Audio & Speech

LoSATok compresses audio features 10x for better AI generation

New tokenizer shrinks 1280-dim audio to 128 dims without losing quality...

Deep Dive

Audio tokenizers are crucial for unifying understanding and generation, but existing models encode both semantics and acoustic details into high-dimensional continuous latents, burdening generation models like Diffusion Transformers (DiTs). Researchers from multiple institutions introduce LoSATok (Low-dimensional Semantic-Acoustic Tokenizer), which achieves a 10x compression of semantic features—from 1280 dimensions to just 128—while preserving both semantic meaning and acoustic richness. The key innovation is a Semantic Bottleneck regularized by a time-relation loss that maintains temporal feature consistency, plus dual-level semantic supervision that leverages both high- and low-dimensional signals.

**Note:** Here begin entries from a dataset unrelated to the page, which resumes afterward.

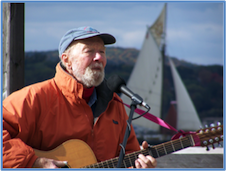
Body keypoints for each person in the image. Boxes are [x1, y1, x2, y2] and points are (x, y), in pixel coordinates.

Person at [3, 26, 157, 168]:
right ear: (66, 60)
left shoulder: (115, 104)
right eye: (89, 51)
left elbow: (128, 156)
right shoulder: (33, 98)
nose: (98, 57)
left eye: (102, 52)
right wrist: (34, 161)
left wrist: (139, 166)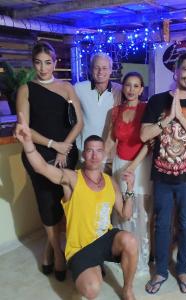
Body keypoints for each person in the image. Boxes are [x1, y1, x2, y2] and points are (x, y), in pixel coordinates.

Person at [15, 112, 138, 300]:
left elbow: (125, 214)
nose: (94, 155)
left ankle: (127, 289)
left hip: (104, 239)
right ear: (83, 153)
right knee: (91, 289)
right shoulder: (72, 178)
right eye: (89, 150)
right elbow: (42, 167)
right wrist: (28, 144)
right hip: (80, 248)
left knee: (130, 240)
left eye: (98, 151)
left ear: (104, 154)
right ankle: (90, 271)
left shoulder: (110, 181)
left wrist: (130, 188)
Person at [141, 52, 186, 294]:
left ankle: (181, 268)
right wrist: (168, 118)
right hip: (162, 176)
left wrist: (182, 117)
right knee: (161, 224)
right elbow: (143, 135)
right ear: (176, 71)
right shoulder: (156, 101)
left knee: (184, 225)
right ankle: (161, 270)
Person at [16, 41, 83, 281]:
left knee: (63, 203)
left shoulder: (67, 88)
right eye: (38, 63)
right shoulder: (26, 89)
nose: (43, 68)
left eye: (47, 62)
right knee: (46, 204)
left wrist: (65, 148)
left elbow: (79, 123)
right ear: (32, 64)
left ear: (55, 63)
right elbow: (24, 128)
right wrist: (54, 145)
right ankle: (57, 253)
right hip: (39, 154)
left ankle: (49, 248)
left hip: (67, 153)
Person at [105, 72, 152, 275]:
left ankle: (140, 260)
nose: (131, 89)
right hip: (118, 164)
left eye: (136, 86)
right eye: (128, 85)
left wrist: (132, 166)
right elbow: (109, 140)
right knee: (121, 208)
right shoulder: (114, 111)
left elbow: (149, 143)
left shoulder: (147, 108)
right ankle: (122, 254)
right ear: (122, 88)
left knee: (141, 212)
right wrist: (98, 162)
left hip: (140, 165)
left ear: (142, 89)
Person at [74, 53, 122, 160]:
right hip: (84, 151)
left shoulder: (119, 90)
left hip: (110, 152)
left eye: (105, 68)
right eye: (97, 68)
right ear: (91, 69)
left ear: (110, 70)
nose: (100, 72)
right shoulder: (79, 88)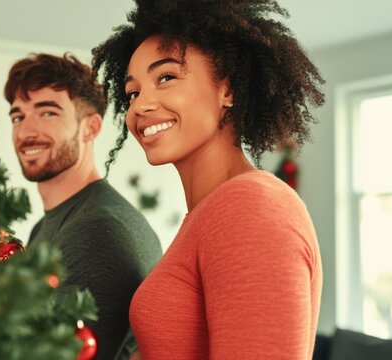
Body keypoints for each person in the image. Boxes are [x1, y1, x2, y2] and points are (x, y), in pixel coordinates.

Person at [91, 0, 324, 358]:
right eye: (133, 92)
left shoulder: (250, 207)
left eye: (166, 77)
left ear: (227, 90)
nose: (140, 106)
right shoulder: (211, 211)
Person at [4, 53, 162, 360]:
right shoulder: (49, 224)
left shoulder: (97, 231)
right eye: (18, 117)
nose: (25, 132)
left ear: (90, 128)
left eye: (47, 113)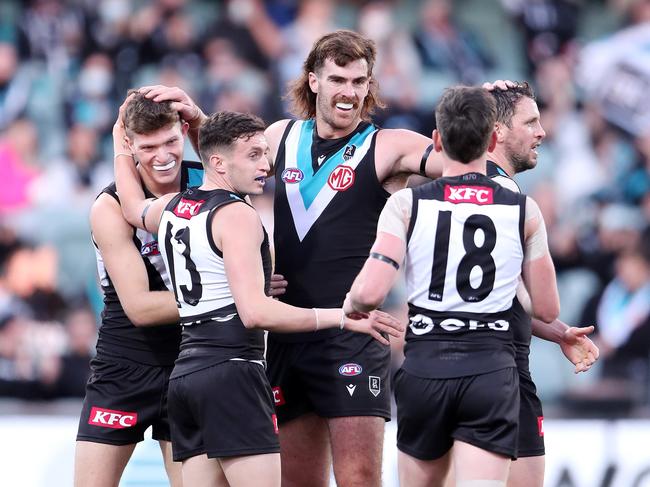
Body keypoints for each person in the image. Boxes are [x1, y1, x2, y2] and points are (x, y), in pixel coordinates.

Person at [135, 30, 445, 487]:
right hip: (285, 332)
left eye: (360, 81)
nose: (350, 92)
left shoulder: (391, 144)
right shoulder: (281, 135)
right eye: (339, 79)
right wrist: (195, 117)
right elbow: (228, 157)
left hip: (351, 334)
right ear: (313, 80)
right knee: (298, 481)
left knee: (359, 478)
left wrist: (489, 128)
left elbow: (463, 167)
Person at [113, 104, 403, 486]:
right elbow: (254, 312)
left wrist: (121, 144)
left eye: (265, 153)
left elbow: (133, 208)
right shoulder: (237, 215)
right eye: (253, 155)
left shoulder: (173, 208)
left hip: (185, 377)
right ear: (217, 162)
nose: (266, 165)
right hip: (234, 370)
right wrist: (339, 316)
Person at [345, 85, 560, 486]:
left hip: (426, 365)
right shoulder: (522, 209)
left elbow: (370, 293)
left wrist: (350, 302)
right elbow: (546, 309)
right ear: (494, 138)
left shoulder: (409, 203)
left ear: (437, 140)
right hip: (490, 370)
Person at [74, 91, 203, 487]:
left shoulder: (210, 181)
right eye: (148, 147)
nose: (163, 156)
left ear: (183, 131)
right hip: (124, 363)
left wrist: (200, 118)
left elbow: (247, 153)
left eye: (170, 142)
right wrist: (236, 292)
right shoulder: (109, 206)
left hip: (193, 362)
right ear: (128, 145)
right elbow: (141, 308)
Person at [482, 81, 600, 487]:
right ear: (497, 131)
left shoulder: (437, 191)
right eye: (530, 121)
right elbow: (544, 304)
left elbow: (497, 296)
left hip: (436, 371)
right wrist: (554, 323)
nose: (542, 131)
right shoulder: (513, 200)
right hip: (501, 373)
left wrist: (558, 333)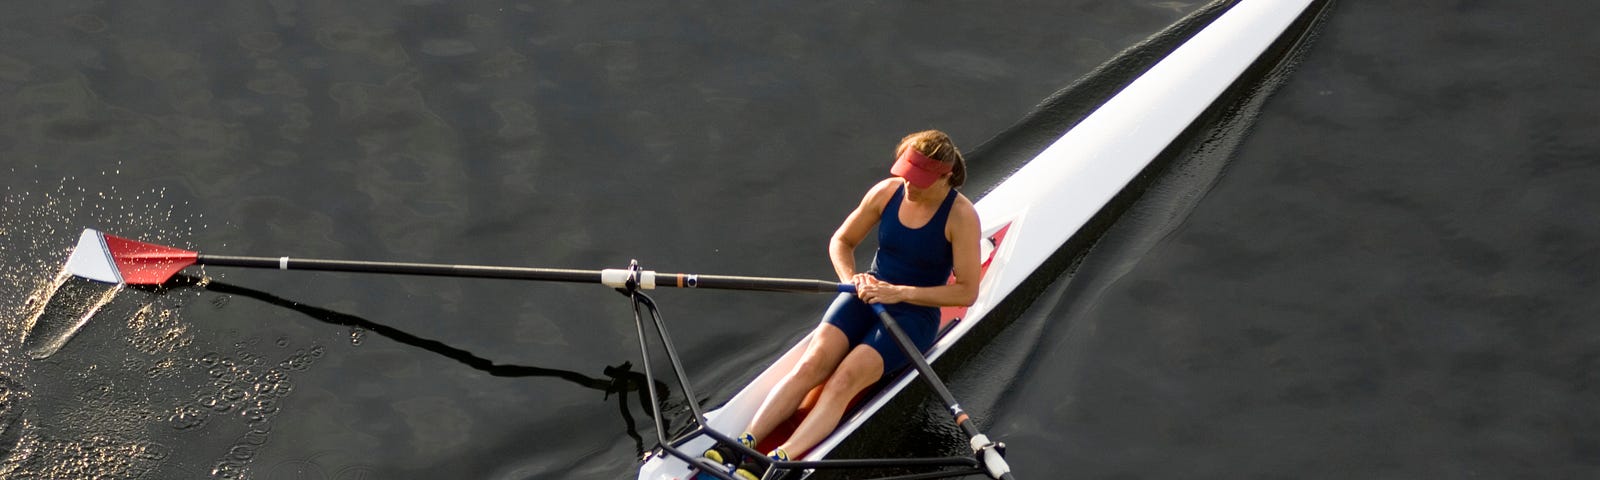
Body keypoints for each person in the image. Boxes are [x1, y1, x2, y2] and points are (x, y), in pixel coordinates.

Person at [705, 130, 982, 479]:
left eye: (919, 179)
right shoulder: (886, 193)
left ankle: (780, 458)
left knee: (845, 378)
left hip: (913, 312)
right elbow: (842, 241)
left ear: (945, 176)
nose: (908, 184)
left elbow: (966, 292)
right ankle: (744, 441)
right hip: (865, 294)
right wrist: (852, 278)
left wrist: (900, 293)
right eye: (906, 174)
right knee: (812, 363)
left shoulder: (961, 216)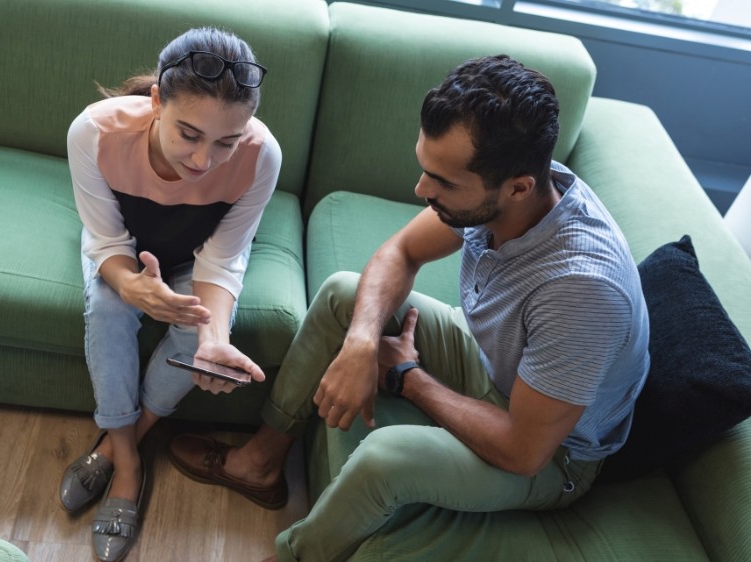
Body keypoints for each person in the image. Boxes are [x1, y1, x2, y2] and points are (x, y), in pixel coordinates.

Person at [169, 54, 650, 561]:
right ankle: (259, 463)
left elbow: (523, 450)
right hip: (494, 366)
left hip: (553, 455)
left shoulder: (582, 291)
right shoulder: (527, 182)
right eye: (426, 170)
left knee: (385, 455)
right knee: (343, 294)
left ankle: (293, 556)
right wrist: (359, 346)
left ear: (518, 188)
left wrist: (407, 377)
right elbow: (401, 252)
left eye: (443, 182)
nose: (422, 191)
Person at [58, 27, 280, 562]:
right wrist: (129, 282)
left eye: (226, 141)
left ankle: (124, 439)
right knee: (110, 306)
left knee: (199, 331)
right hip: (127, 249)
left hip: (201, 255)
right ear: (156, 100)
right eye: (189, 134)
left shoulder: (261, 156)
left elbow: (222, 260)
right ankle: (129, 466)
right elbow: (107, 239)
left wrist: (214, 336)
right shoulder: (94, 132)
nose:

Experiments across speech, music, and general audio demonstrate that LoSATok's low-dimensional representations retain strong semantic capacity comparable to state-of-the-art semantic models, while consistently improving DiT generation quality across all three domains. This suggests that highly compressed latent spaces can effectively balance understanding and generation, reducing the modeling burden on diffusion architectures. The project is open-source, offering a practical path for efficient, cross-domain audio AI systems.

Key Points
  • Compresses audio semantic features from 1280 to 128 dimensions using a Semantic Bottleneck and time-relation loss.
  • Dual-level semantic supervision captures both high-level semantics and acoustic details in compact latent space.
  • Improves DiT generation quality on speech, music, and general audio while matching state-of-the-art understanding performance.

Why It Matters

Enables more efficient audio AI with less compute while boosting generation quality across multiple domains.